Tuesday, May 16, 2006

What a catch!

It was a pleasant Sunday late-morning. After my stomach raised its request for a feed-in, I decided not to cook, but to go out and have a nice lunch. Towards that objective, I called up my friend, and after he willingly accepted my proposal for luncheon, I could sense my stomach was pretty satisfied.

The roads were what one may call as empty even going by Bangalore standards, and I drove at a leisurely pace down the Airport Road. I was, overall, in a good mood, and looking forward to nice lunch, as was my stomach. When I took a turn at one of the cross-roads, I could sense a pothole being created in my stomach, which was a reaction caused by eyes sending visuals of certain professionals, called as traffic police. I had enjoyed the unique status of being 'clean' for last three years, before, the fate decided to change it.

I obediently drove into the trap.

Without being asked, I opened my wallet, and looked for my driving license. It was there, fortunately. Last time when a traffic police had stopped me, I had got away by just showing this license and asking for directions to a certain shop. This wouldn't work this time, as the policeman was least interested in the license, and/or its validity. I guess he didn't even bother to verify I was the person whose photo was attached to the almost-torn paper.

"Where is the insurance?," Mr P demanded.

"I have paid my premium, and they have sent it by post. But I haven't received it yet though," I started with my poor attempt at explanation (cause-effect approach), which failed.

"Do you have the insurance papers or not?"

"No, but I have paid the premium,"

"Where is the pollution certificate?"

Now I knew I did not have one, and there was no reason to offer.

"I haven't got one," a slight smile seemed to appear on Mr P's face.

"OK, the fine is 700/- if you pay here, or Rs 500/- if you want to pay in the court."

I had no choice but to pay then and there. I couldn't afford to travel all the way to the court the next day to see a judge who would be least interested in knowing where I work.

"OK, I'll pay if you give me a receipt for that" I clarified any doubts in Mr P's mind as far as a petty bribe was concerned. Obviously, he did not like my reply.

"Yeah, you will get receipt for that, what did you think of me!"

OK, having agreed to pay the fine, I was asked to march towards the fine collector - a lady traffic inspector. And what a fine lady she turned out to be!
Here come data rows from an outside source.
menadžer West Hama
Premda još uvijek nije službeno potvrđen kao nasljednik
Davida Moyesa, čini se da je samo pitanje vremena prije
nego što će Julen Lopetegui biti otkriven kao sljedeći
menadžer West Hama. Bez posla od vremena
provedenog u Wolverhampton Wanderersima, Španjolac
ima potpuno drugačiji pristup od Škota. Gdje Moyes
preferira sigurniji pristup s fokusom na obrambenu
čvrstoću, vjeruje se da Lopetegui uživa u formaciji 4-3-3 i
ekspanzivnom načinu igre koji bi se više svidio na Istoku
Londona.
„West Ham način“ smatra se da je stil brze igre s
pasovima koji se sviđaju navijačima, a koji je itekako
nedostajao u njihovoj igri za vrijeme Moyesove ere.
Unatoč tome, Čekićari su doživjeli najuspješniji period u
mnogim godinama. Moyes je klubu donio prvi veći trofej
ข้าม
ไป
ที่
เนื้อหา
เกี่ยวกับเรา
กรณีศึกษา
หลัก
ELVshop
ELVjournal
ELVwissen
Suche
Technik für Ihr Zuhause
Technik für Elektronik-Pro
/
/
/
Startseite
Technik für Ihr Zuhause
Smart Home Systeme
She wore dark glasses, and had a very stiff voice, details of which I will describe further.

"Tell her what you have done," asking me to confess, Mr P left - in search of another victim, of course.

"M'm I do not have a copy of my insurance policy and I have to do a pollution test."

"That will be 700 Rs."

"OK, can I see a rule sheet for that one?"
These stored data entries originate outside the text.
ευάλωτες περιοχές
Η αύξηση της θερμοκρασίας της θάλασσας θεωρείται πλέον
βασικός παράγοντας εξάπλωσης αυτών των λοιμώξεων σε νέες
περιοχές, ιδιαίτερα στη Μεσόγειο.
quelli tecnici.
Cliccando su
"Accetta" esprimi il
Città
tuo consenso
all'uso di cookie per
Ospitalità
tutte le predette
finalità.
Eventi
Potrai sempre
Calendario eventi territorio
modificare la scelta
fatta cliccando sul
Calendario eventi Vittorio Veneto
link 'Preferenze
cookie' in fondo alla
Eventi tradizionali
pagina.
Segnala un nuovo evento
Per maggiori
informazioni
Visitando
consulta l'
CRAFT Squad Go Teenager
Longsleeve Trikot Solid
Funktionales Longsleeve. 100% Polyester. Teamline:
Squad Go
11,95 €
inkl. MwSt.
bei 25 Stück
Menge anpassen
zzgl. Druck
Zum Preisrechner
"What I'll do, I'll write out a receipt for 500 Rs, go and pay in the court," she was totally angry at my reply. I was questioning the reason behind the fine.

"hey - there is no reason to be angry M'm,"

"I am not angry, my voice is like that only," I thought I'll accept that excuse, and continued,

"OK, but why can't I see the rule-book?"

"Tell you what son, we have the fine numbers at tips of our fingers, and we don't keep any rule-sheet as such. It's there at office" I thought of stealing a look at her fine finger-tips, but then decided it was not a very good idea.

"OK, I also have my insurance papers at home. Will you take that?"

She was totally amused by the answer, and so was another policeman who was following our dialogue. He seemed to burst out with a laughter. But he didn't if I remember correctly.

Then she dragged me into another longish conversation in which I played the part of a noble subject of the State of India, and she played the part of a noble protector of law, etc. etc.

At last she thought I may have 'connections' with her boss' son-in-law, and explicitly told me,

"I won't get any medal for collecting a fine of 700 from you, will I?"

"I decided to drop the "certainly" from my reply, and just nodded a "no".

"And remember this - I am not lowering the fine because you asked me for the rule-book, the rules are the same, but I can sense that you are telling me the truth."

"M'm there is no reason for lying to you --"

"I know I know, so I'll lower your fine,"

"OK," I gulped the "fine" expression and just said, "how much, then?"

I was let off after paying three hundred rupees. After receiving a proper receipt for the same, I sealed the deal off by a polite thank you, which the lady inspector graciously accepted. The receipt for the fine was valid for the next twenty four hours, which has by now passed. And I have not yet done the pollution test on my dear vehicle. Maybe I should do that soon.

Can't help but admire! What a fine lady that. No?